Caching a "deep" JSON object using GUIDs as keys


So I have a large, simple object that was loaded in from a JSON file in my JavaScript application.

This file has about 9 MB of data (should be lower once I minify it though) and is a nested structure like so:

{
    "guid": "guid 1 here",
    "children": [
        {
            "guid": "guid 2 here",
            "other": "properties",
            "here": true,
            "children": [
                {
                    "guid": "guid 3 here",
                    ...
                },
                ...
            ]
        },
        ...
    ]
}

I am not aware of the depth of this object and I need to use a generic function that locates a node based on its GUID property regardless of its depth in the tree. This recursive function (which I know could be optimized using a while loop instead of recursion, but regardless it is expensive) is slow.

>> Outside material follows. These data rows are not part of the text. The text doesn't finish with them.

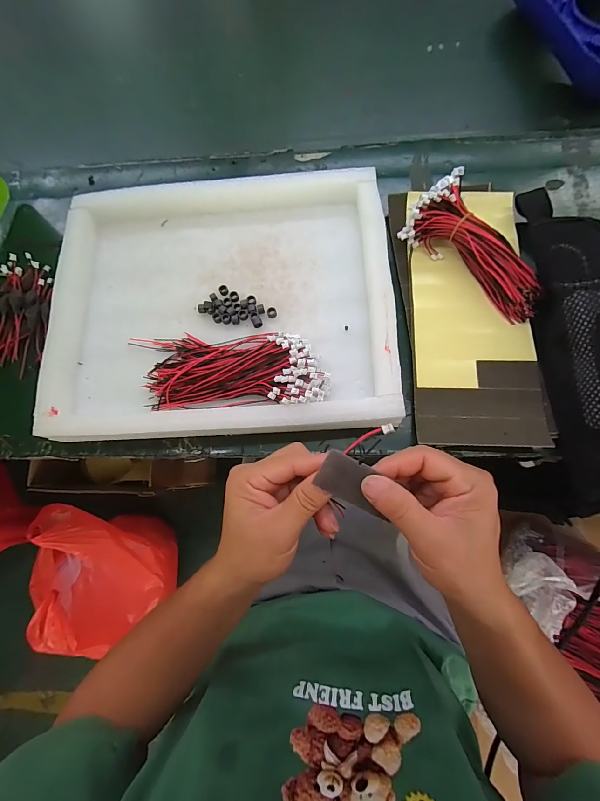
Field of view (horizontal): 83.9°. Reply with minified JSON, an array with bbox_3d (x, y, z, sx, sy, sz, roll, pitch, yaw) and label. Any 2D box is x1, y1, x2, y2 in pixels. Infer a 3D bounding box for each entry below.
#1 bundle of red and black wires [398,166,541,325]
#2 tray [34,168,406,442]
[{"bbox_3d":[0.192,-0.159,0.357,0.075,0.047,0.169,-40,78,-9],"label":"bundle of red and black wires"},{"bbox_3d":[-0.083,-0.112,0.352,0.350,0.035,0.290,-2,77,0],"label":"tray"}]

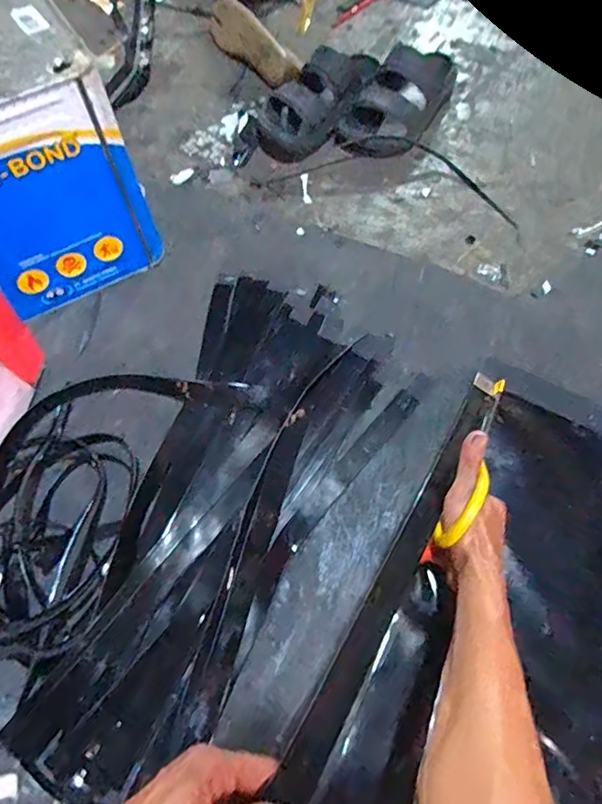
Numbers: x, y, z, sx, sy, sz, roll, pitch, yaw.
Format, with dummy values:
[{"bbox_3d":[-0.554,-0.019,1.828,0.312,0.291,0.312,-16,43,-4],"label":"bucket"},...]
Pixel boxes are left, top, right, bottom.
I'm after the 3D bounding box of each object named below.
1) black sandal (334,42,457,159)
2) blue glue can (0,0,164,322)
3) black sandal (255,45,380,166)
[{"bbox_3d":[0.156,-0.479,0.850,0.107,0.069,0.233,31,67,16],"label":"black sandal"},{"bbox_3d":[-0.336,-0.294,0.651,0.206,0.276,0.247,-29,66,-13],"label":"blue glue can"},{"bbox_3d":[0.014,-0.482,0.842,0.127,0.063,0.219,31,67,16],"label":"black sandal"}]

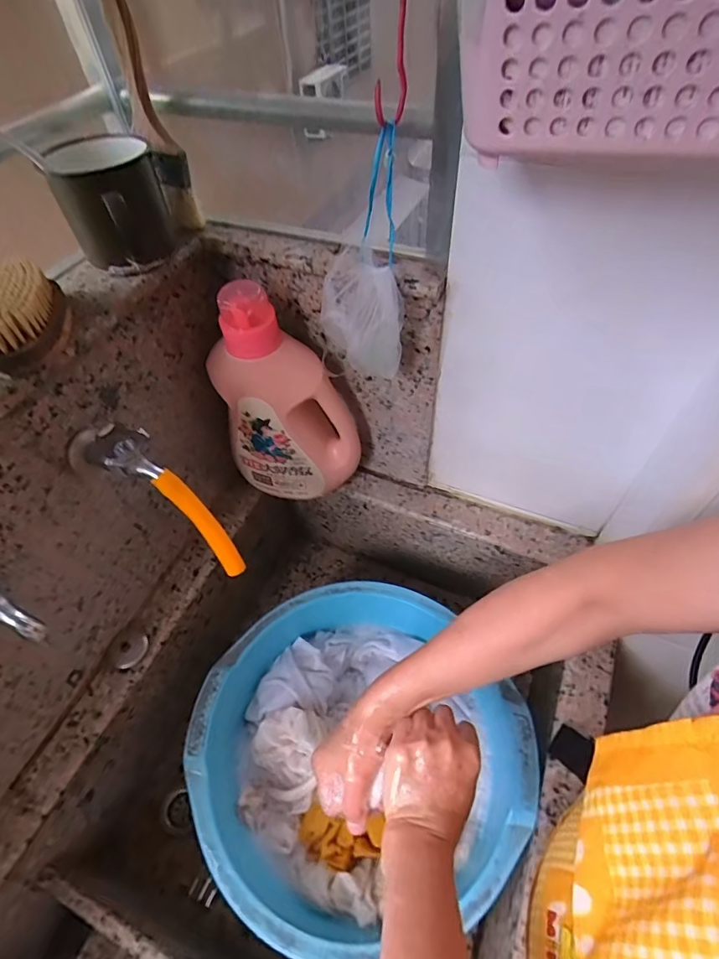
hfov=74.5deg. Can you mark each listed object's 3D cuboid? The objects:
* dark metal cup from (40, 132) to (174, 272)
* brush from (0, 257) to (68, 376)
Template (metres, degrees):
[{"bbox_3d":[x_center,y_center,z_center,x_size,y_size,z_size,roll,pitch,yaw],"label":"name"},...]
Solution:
[{"bbox_3d":[-0.226,-0.256,0.442,0.093,0.089,0.102,-25,54,-15],"label":"dark metal cup"},{"bbox_3d":[-0.277,-0.136,0.384,0.059,0.039,0.105,-19,53,-10],"label":"brush"}]

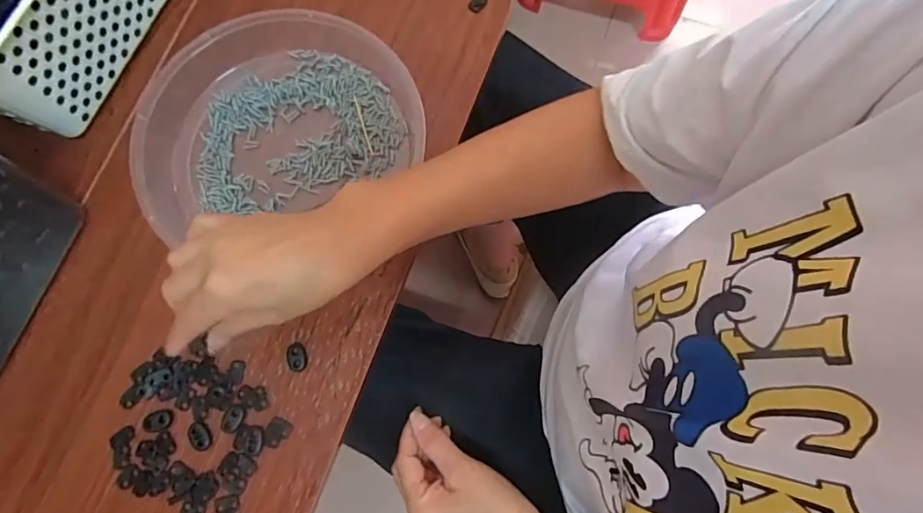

I am wondering if initially after loading this object, I create a cache structure like this:

var cache = {
    "guid 1 here": [reference to object],
    "guid 2 here": [reference to object],
    "guid 3 here": [reference to object]
};

This, I would think, would make finding objects quicker, since I can just say

var node = cache[guid];

However, would this actually end up being a performance increase, or could this potentially cause memory problems? I've never dealt with a variable like cache, where there would potentially be hundreds of thousands of properties.

Would this help or hinder the situation?

Thanks for your advice as always, SO, you guys are amazing.


Solution

  • You have made the right choice.

    Object references are reasonably small. Even with thousands of objects such an object (which is stored internally as an array-like hash map) should not increase memory use significantly -- a few MB max. When you create your cache you are not making a copy of the objects. You are putting a pointer into the object (array style) that points to the object in the structure you've deserialized. So you aren't making a second copy of all the data. Just a cache of GUID and pointer.

    This cache method uses a great feature of JavaScript, which is that the property indices are kept sorted internally. Lookups by property index (e.g., cache[guid] ) are then performed with a binary search. That will be orders of magnitude faster than a loop or recursive search on unsorted data.